* DIRECTIONS FOR THIS TASK:
Copy the listing exactly as given. Omit every picture.

##### DATASET EXTRACT #####

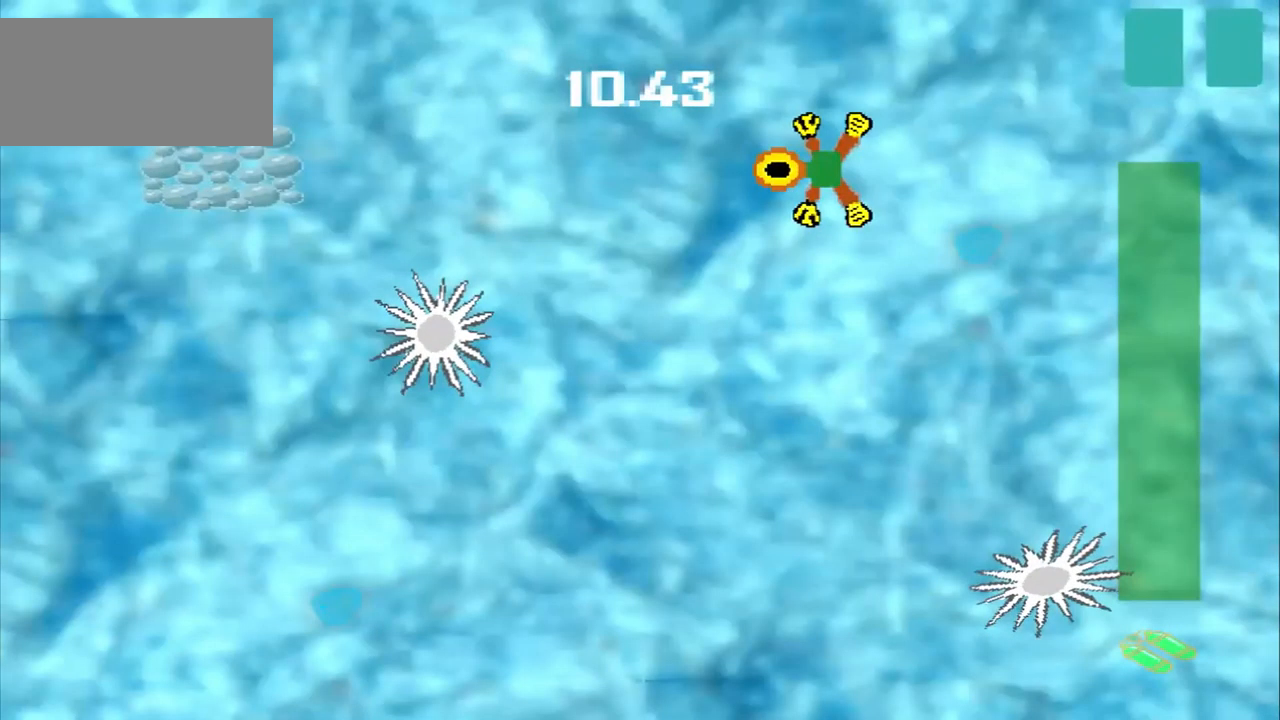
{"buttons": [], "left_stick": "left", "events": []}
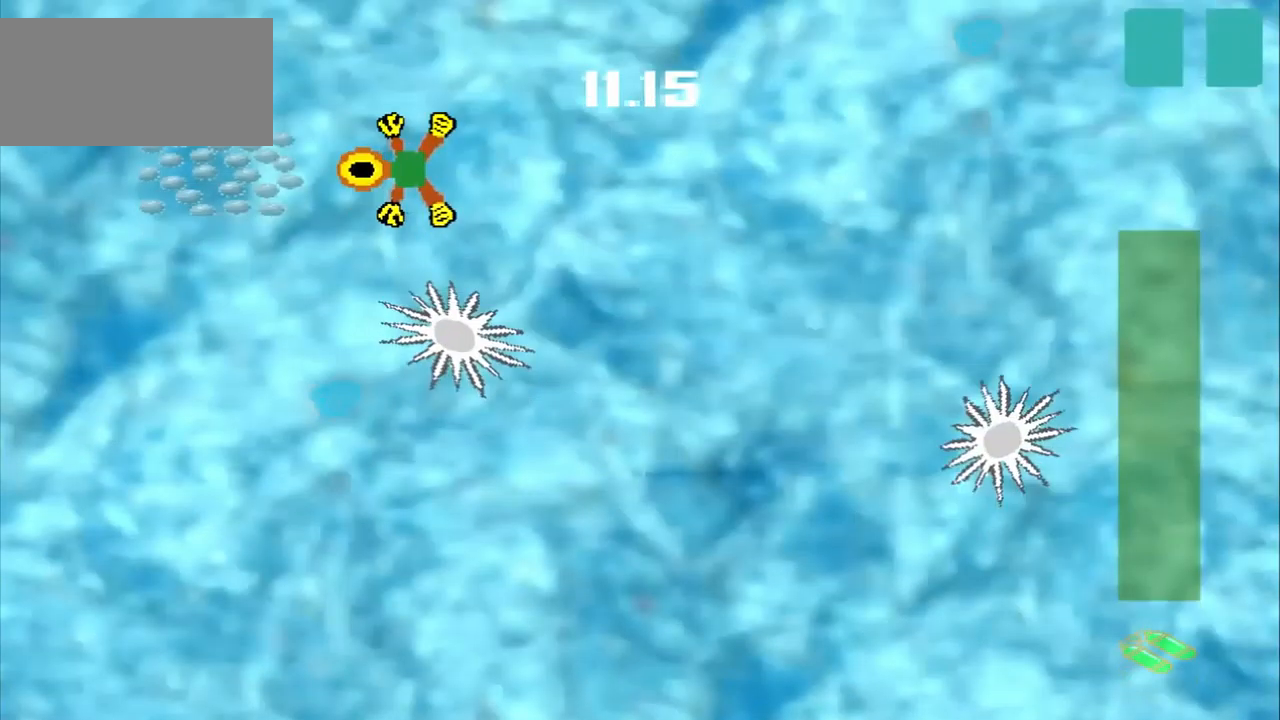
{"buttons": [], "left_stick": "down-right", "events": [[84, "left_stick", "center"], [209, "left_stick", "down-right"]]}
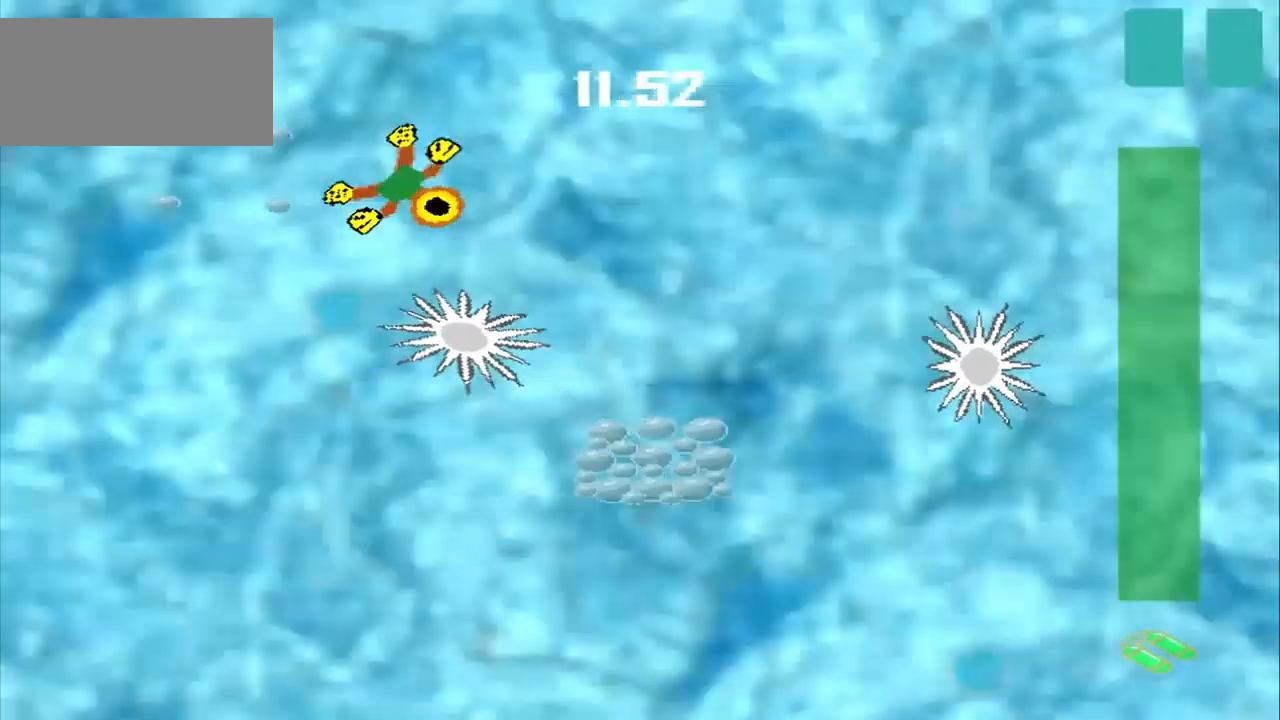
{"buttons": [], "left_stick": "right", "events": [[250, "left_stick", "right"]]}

#####

* ANSWER TO THE EXERCISE:
{"buttons": [], "left_stick": "left", "events": []}
{"buttons": [], "left_stick": "down-right", "events": [[84, "left_stick", "center"], [209, "left_stick", "down-right"]]}
{"buttons": [], "left_stick": "right", "events": [[250, "left_stick", "right"]]}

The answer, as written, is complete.